╭─ GIVEN ENTRIES

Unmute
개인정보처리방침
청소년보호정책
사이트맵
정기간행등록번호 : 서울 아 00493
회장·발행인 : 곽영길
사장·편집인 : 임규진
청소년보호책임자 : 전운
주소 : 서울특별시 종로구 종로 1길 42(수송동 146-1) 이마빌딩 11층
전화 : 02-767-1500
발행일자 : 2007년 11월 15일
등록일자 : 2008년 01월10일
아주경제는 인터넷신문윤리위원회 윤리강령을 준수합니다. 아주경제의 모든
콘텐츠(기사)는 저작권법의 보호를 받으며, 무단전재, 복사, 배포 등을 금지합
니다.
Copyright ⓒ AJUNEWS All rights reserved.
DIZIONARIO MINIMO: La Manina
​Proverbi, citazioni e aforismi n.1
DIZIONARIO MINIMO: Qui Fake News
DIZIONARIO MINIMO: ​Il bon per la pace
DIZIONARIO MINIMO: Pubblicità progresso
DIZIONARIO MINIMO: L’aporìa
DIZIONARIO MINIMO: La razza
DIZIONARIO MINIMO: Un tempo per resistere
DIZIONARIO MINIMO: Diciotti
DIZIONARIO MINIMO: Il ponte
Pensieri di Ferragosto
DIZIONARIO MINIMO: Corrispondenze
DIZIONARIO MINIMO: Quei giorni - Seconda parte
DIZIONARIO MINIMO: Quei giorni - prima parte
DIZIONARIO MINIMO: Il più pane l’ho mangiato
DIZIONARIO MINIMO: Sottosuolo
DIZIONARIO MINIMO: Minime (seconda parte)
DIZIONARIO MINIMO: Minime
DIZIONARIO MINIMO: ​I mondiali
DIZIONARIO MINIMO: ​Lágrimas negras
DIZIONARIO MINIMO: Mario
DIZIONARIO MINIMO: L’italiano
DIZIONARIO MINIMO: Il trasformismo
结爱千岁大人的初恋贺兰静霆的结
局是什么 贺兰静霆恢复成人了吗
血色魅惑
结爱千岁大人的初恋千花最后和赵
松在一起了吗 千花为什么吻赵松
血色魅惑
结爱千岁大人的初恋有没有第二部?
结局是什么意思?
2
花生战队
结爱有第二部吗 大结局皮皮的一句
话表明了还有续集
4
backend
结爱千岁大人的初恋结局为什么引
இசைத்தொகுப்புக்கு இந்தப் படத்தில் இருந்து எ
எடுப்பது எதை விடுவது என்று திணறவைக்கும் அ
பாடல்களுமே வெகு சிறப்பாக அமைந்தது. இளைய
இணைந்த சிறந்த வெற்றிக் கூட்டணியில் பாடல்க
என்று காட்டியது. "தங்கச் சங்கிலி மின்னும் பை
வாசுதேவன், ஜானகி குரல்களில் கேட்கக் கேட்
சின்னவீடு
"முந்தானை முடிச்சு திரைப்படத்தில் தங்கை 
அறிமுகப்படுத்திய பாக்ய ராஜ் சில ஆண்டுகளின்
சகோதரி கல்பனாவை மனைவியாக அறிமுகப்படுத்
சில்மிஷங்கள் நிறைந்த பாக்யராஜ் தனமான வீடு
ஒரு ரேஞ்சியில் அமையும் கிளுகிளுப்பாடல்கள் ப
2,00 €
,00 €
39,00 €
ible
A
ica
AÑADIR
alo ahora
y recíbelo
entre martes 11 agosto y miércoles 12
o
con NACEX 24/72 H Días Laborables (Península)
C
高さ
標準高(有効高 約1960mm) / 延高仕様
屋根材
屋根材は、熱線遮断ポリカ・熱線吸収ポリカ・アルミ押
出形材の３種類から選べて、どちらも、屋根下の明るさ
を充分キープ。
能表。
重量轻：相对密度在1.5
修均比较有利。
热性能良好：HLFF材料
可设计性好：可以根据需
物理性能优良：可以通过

╰─

» **WHAT THE TASK REQUIRES**: Only one stretch is wanted, so please give again exactly the lines from the start of the data through the line containing "콘텐츠(기사)는 저작권법의 보호를 받으며, 무단전재, 복사, 배포 등을 금지합", both ends included.

» **WRITTEN ANSWER**:
Unmute
개인정보처리방침
청소년보호정책
사이트맵
정기간행등록번호 : 서울 아 00493
회장·발행인 : 곽영길
사장·편집인 : 임규진
청소년보호책임자 : 전운
주소 : 서울특별시 종로구 종로 1길 42(수송동 146-1) 이마빌딩 11층
전화 : 02-767-1500
발행일자 : 2007년 11월 15일
등록일자 : 2008년 01월10일
아주경제는 인터넷신문윤리위원회 윤리강령을 준수합니다. 아주경제의 모든
콘텐츠(기사)는 저작권법의 보호를 받으며, 무단전재, 복사, 배포 등을 금지합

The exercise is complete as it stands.